This work addresses the untestable sequential ignorability assumption in causal mediation analysis by proposing a sensitivity analysis framework to assess the impact of unmeasured confounding on natural direct and indirect effects. The authors introduce a “bridge score”—a low-dimensional balancing score for the mediator stage—and derive sharp pointwise sensitivity bounds governed by two interpretable latent parameters. They develop two calibration strategies: benchmark calibration (including a rank-invariant variant) and residual budget calibration. Integrating scalar functional dimension reduction with a Bayesian g-computation algorithm, the method effectively quantifies the influence of unobserved confounders while fully propagating uncertainty through posterior sampling, thereby substantially enhancing the rigor and practical utility of sensitivity analysis in causal mediation settings.

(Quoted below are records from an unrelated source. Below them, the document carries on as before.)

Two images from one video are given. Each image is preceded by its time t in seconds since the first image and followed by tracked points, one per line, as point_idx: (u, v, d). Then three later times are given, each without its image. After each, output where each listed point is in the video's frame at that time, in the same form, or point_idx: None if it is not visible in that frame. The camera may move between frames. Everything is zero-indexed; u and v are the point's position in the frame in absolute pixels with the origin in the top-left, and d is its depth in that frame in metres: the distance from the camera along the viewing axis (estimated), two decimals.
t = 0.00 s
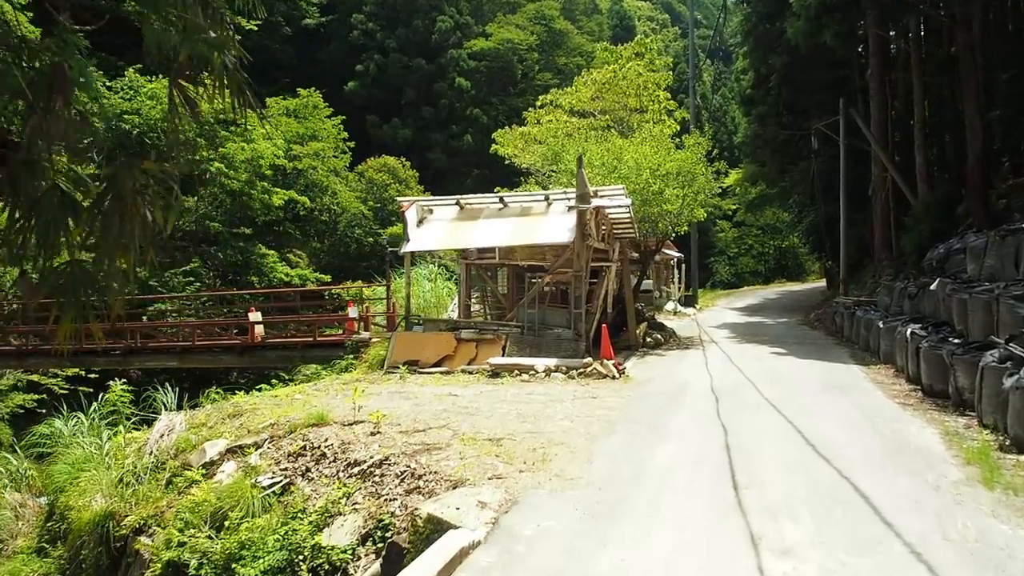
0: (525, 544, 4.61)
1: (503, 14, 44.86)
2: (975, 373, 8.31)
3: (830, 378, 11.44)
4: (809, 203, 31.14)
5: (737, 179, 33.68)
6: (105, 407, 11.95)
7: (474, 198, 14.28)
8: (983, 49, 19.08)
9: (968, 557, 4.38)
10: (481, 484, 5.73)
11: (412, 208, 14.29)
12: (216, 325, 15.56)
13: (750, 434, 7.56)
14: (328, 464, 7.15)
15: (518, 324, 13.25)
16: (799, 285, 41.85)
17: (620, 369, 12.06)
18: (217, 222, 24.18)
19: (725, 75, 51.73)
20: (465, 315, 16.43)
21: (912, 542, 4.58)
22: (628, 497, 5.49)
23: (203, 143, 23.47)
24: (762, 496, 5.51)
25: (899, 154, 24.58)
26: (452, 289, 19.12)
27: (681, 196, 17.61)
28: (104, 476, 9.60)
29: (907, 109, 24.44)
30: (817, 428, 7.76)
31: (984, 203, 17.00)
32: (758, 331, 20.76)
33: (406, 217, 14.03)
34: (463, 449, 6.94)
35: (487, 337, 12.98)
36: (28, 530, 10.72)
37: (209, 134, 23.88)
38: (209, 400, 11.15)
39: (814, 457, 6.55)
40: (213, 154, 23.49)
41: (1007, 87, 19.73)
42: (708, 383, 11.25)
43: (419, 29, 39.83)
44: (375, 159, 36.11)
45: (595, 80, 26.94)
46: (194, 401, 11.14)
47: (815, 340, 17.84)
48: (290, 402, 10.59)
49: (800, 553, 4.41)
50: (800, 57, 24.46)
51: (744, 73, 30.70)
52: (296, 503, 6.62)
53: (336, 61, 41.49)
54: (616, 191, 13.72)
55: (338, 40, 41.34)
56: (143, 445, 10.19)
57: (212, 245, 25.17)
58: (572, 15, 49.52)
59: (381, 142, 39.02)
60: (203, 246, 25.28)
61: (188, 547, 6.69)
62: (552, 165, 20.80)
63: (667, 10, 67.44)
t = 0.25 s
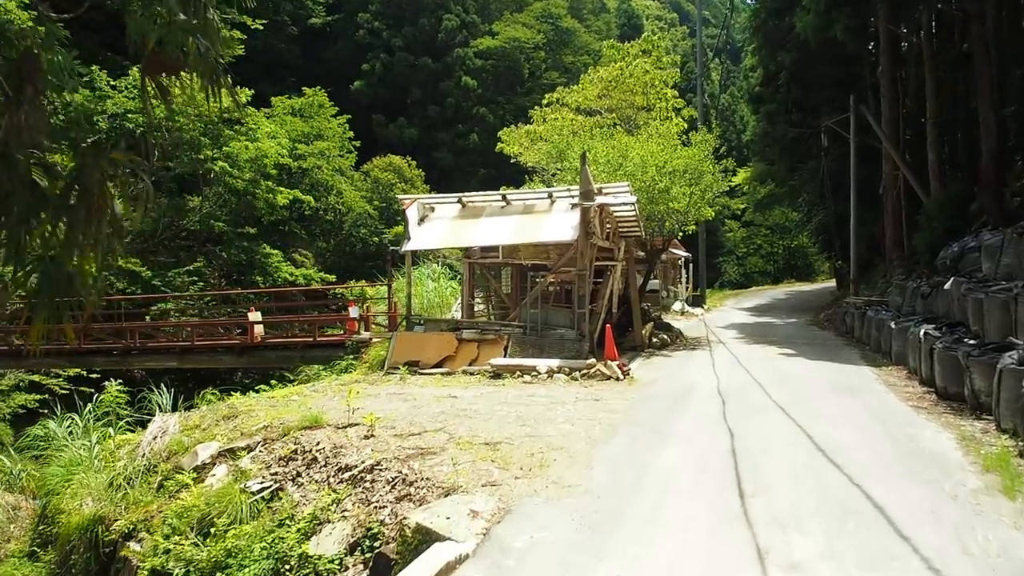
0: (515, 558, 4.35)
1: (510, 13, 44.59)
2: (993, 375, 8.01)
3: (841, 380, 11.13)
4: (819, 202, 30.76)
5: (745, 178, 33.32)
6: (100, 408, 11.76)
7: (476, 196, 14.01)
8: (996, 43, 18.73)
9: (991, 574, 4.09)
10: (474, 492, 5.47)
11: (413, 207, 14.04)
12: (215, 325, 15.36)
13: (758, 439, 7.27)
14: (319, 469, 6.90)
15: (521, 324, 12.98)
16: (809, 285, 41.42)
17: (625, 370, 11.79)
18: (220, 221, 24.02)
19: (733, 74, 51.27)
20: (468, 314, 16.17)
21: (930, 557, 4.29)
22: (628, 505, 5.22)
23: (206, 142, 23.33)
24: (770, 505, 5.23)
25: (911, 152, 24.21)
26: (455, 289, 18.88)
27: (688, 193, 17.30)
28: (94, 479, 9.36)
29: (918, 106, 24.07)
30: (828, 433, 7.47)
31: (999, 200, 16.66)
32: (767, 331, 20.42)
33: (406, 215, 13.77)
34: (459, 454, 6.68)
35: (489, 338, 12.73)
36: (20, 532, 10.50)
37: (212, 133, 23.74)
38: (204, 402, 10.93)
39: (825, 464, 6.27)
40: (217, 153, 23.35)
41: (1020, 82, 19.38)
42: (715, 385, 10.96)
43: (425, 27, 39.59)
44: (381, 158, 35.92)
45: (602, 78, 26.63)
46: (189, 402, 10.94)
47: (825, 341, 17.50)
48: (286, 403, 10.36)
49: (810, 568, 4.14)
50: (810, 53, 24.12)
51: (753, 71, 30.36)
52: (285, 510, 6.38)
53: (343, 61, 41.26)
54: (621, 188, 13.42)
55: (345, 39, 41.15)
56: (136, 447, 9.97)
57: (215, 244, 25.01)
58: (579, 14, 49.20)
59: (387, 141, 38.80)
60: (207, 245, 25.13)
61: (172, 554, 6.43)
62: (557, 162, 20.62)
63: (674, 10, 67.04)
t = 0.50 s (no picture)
0: None
1: (517, 11, 44.34)
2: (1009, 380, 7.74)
3: (850, 384, 10.87)
4: (828, 201, 30.39)
5: (754, 177, 32.98)
6: (96, 411, 11.63)
7: (479, 196, 13.77)
8: (1011, 39, 18.38)
9: None
10: (466, 505, 5.25)
11: (415, 206, 13.82)
12: (215, 326, 15.19)
13: (765, 447, 7.03)
14: (309, 477, 6.69)
15: (523, 326, 12.75)
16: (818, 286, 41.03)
17: (629, 373, 11.53)
18: (224, 221, 23.89)
19: (742, 72, 50.83)
20: (471, 315, 15.96)
21: None
22: (627, 520, 4.99)
23: (210, 141, 23.21)
24: (777, 521, 4.99)
25: (922, 151, 23.87)
26: (459, 290, 18.68)
27: (694, 192, 17.01)
28: (86, 485, 9.18)
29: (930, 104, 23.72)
30: (838, 441, 7.23)
31: (1013, 200, 16.33)
32: (775, 333, 20.12)
33: (408, 215, 13.55)
34: (453, 463, 6.46)
35: (491, 340, 12.51)
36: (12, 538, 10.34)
37: (216, 132, 23.61)
38: (199, 405, 10.77)
39: (834, 474, 6.04)
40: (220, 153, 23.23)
41: None
42: (721, 389, 10.70)
43: (432, 26, 39.37)
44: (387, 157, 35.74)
45: (608, 76, 26.37)
46: (184, 406, 10.79)
47: (835, 342, 17.21)
48: (282, 407, 10.17)
49: None
50: (819, 51, 23.80)
51: (762, 68, 30.00)
52: (272, 521, 6.17)
53: (349, 60, 41.12)
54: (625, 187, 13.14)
55: (351, 39, 41.00)
56: (129, 452, 9.80)
57: (220, 243, 24.89)
58: (587, 13, 48.89)
59: (393, 141, 38.64)
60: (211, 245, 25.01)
61: (157, 565, 6.23)
62: (561, 161, 20.44)
63: (683, 9, 66.57)
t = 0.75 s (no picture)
0: None
1: (523, 11, 44.09)
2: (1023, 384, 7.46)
3: (856, 387, 10.60)
4: (836, 201, 30.03)
5: (761, 177, 32.64)
6: (88, 414, 11.46)
7: (478, 195, 13.54)
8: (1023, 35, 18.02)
9: None
10: (452, 516, 5.00)
11: (414, 205, 13.59)
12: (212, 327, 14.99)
13: (768, 454, 6.76)
14: (295, 485, 6.45)
15: (523, 327, 12.50)
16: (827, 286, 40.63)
17: (630, 376, 11.27)
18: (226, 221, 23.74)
19: (750, 72, 50.41)
20: (471, 316, 15.72)
21: None
22: (620, 533, 4.74)
23: (212, 141, 23.06)
24: (778, 534, 4.74)
25: (932, 150, 23.51)
26: (461, 290, 18.46)
27: (699, 191, 16.71)
28: (73, 490, 8.97)
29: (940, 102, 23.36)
30: (844, 448, 6.96)
31: None
32: (782, 334, 19.82)
33: (406, 214, 13.32)
34: (443, 471, 6.21)
35: (490, 341, 12.26)
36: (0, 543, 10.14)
37: (218, 132, 23.46)
38: (191, 408, 10.58)
39: (840, 484, 5.77)
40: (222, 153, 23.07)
41: None
42: (725, 392, 10.42)
43: (437, 26, 39.09)
44: (392, 157, 35.54)
45: (614, 74, 26.09)
46: (176, 409, 10.61)
47: (842, 344, 16.91)
48: (274, 410, 9.96)
49: None
50: (827, 48, 23.48)
51: (769, 67, 29.66)
52: (254, 530, 5.94)
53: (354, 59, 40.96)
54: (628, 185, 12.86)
55: (357, 38, 40.84)
56: (119, 456, 9.60)
57: (222, 244, 24.73)
58: (593, 13, 48.59)
59: (398, 140, 38.45)
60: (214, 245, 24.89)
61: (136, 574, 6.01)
62: (564, 159, 20.17)
63: (691, 9, 66.16)
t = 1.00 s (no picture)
0: None
1: (527, 9, 43.80)
2: None
3: (863, 390, 10.33)
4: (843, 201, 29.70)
5: (767, 176, 32.31)
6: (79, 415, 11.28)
7: (476, 193, 13.30)
8: None
9: None
10: (433, 529, 4.77)
11: (411, 204, 13.36)
12: (208, 327, 14.79)
13: (769, 461, 6.50)
14: (277, 492, 6.22)
15: (522, 328, 12.25)
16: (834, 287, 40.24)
17: (630, 378, 11.00)
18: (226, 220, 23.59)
19: (757, 71, 50.00)
20: (471, 317, 15.49)
21: None
22: (610, 546, 4.50)
23: (213, 140, 22.92)
24: (776, 548, 4.49)
25: (940, 148, 23.16)
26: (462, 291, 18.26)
27: (702, 189, 16.43)
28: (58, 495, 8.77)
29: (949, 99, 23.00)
30: (849, 454, 6.69)
31: None
32: (787, 335, 19.52)
33: (403, 213, 13.08)
34: (429, 478, 5.98)
35: (488, 342, 12.01)
36: None
37: (220, 131, 23.31)
38: (181, 410, 10.38)
39: (843, 494, 5.51)
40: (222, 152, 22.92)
41: None
42: (726, 395, 10.16)
43: (441, 24, 38.73)
44: (395, 157, 35.32)
45: (617, 72, 25.81)
46: (166, 411, 10.42)
47: (848, 345, 16.61)
48: (265, 413, 9.75)
49: None
50: (833, 45, 23.14)
51: (775, 65, 29.32)
52: (233, 540, 5.71)
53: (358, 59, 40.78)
54: (628, 183, 12.59)
55: (360, 37, 40.65)
56: (107, 459, 9.41)
57: (223, 243, 24.57)
58: (599, 11, 48.25)
59: (401, 140, 38.25)
60: (215, 245, 24.73)
61: None
62: (565, 158, 19.90)
63: (697, 7, 65.71)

Causal mediation analysis decomposes the total treatment effect into a portion operating through a hypothesized mediator and a residual direct portion. Identification of natural direct and indirect effects typically rests on the mediator stage of sequential ignorability, which cannot be empirically verified and requires explicit sensitivity analysis. We introduce the \emph{bridge score}, a low-dimensional vector formed from the two treatment-specific mediator densities at a common mediator value, and show that it is a balancing score for the mediator stage of sequential ignorability. Conditional on the bridge score, we then derive a sharp pointwise envelope on the unidentified mediator-outcome confounding function in terms of two interpretable latent confounding parameters. To make the bound operational for sensitivity analysis, we further introduce two calibration approaches. The first is benchmark calibration against an observed covariate, including a rank-based version that is invariant to monotone re-expressions of the benchmark; the second is residual budget calibration based on residual outcome variation. Finally, we show how the pointwise bound can be operationalized for inference through a scalar functional reduction and a Bayesian g-computation algorithm that propagates all sources of uncertainty into posterior draws of the mediation effect estimates.